Carpenter Can't build Workplace Assault Case out of Friend's Hug

                               

Lester, PA (WorkersCompensation.com) – Coworkers who witnessed an alleged workplace injury are in an especially strong position to help make, or break, a claimant’s case.  

A carpenter’s description of a workplace “assault” didn’t add up once a coworker, and the alleged perpetrator himself, explained what happened in Stanis v. Workers’ Compensation Appeal Board, No. 578 C.D. 2020 (Pa. Commw. Ct. 05/23/22). 

The carpenter claimed that on Oct. 22, 2015, when he was signing out from work, a co-worked assaulted him. He claimed the coworker grabbed from behind, lifted him off the ground, and violently tossed him back and forth, side to side, at a high rate of speed, for at least 20 seconds, injuring his neck, lower back, and abdomen.  

The carpenter did not report the incident to the company that day. He also did not report the alleged assault to police.  

The carpenter filed a workers’ compensation claim in about two months later. However, he continued to work, without restrictions, until January 2016.  

A worker’s compensation judge denied the carpenter’s claim, concluding that he failed to demonstrate that he was injured at work. The workers’ compensation board affirmed, and the carpenter appealed. 

On appeal, the court explained that to succeed on his claim, the employee had to show that he sustained an injury in the course of employment and that the injury was causally related to his work. 
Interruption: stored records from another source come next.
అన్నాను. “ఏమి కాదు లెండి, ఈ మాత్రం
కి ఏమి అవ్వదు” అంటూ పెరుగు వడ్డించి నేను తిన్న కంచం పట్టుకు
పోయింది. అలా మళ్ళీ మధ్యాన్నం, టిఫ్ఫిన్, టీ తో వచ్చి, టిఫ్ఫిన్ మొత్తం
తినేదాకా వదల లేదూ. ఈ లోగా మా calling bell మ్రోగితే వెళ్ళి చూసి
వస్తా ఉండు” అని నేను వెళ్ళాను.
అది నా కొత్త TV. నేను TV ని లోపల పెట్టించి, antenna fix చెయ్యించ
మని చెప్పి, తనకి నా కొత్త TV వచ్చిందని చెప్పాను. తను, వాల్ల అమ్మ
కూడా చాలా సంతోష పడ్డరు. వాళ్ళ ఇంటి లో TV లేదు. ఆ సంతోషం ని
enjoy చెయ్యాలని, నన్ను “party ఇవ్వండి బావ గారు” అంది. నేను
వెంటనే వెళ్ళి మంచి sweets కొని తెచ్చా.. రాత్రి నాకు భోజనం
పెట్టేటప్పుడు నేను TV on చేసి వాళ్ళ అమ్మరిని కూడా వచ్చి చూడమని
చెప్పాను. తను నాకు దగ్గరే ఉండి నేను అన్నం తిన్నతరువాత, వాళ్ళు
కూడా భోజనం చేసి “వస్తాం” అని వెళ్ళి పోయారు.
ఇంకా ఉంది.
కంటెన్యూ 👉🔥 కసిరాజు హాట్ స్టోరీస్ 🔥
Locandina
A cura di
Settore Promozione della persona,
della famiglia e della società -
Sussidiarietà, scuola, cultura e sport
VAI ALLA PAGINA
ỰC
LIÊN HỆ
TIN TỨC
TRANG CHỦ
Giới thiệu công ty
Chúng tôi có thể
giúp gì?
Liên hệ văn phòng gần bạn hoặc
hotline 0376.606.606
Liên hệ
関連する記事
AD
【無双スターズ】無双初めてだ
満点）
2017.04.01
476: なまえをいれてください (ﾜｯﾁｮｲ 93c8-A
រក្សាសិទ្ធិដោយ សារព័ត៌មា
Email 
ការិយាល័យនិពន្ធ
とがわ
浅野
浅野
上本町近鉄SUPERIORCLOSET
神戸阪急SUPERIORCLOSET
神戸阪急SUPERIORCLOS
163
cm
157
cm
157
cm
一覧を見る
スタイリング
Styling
The court noted that the workers’ compensation judge relied partly on the testimony of a coworker who said there was no assault. There was, however, a hug from behind, according to that individual. The coworker also testified that the hug was to thank the carpenter for a gift and opined that the contact may have hurt the carpenter’s pride in some way. However, the hug, he said, was neither violent, lengthy, nor sufficiently dramatic to lift the employee off his feet and cause him to whip from side to side, as the carpenter claimed. 

That testimony, the court noted, largely matched up with the testimony of the alleged hugger himself, who said the hug was to thank his friend for a t-shirt, and that it lasted no more than a few seconds. 

The court observed that the workers’ compensation judge rejected a doctor’s testimony on the carpenter’s behalf. “[The doctor] did not see Claimant until almost one year after his alleged violent assault/work injury and he relies on Claimant's statements to him of what transpired at work to form his opinions,” the court wrote. Further, during the initial treatment the carpenter sought from another doctor shortly after the incident, he never mentioned an assault. 

The workers’ compensation judge, the court added, also rejected the carpenter’s testimony, given its inconsistency with the evidence. The judge also found the carpenter’s testimony not worthy of belief, given that the employee continued to work in a moderate to heavy-duty capacity for a long time after the alleged incident, did not report the incident until approximately two months later, and did not see a doctor until a year after the incident. 

The court found no basis for upsetting the judge’s determination that no assault occurred and that, therefore, the carpenter could not show he was injured at work.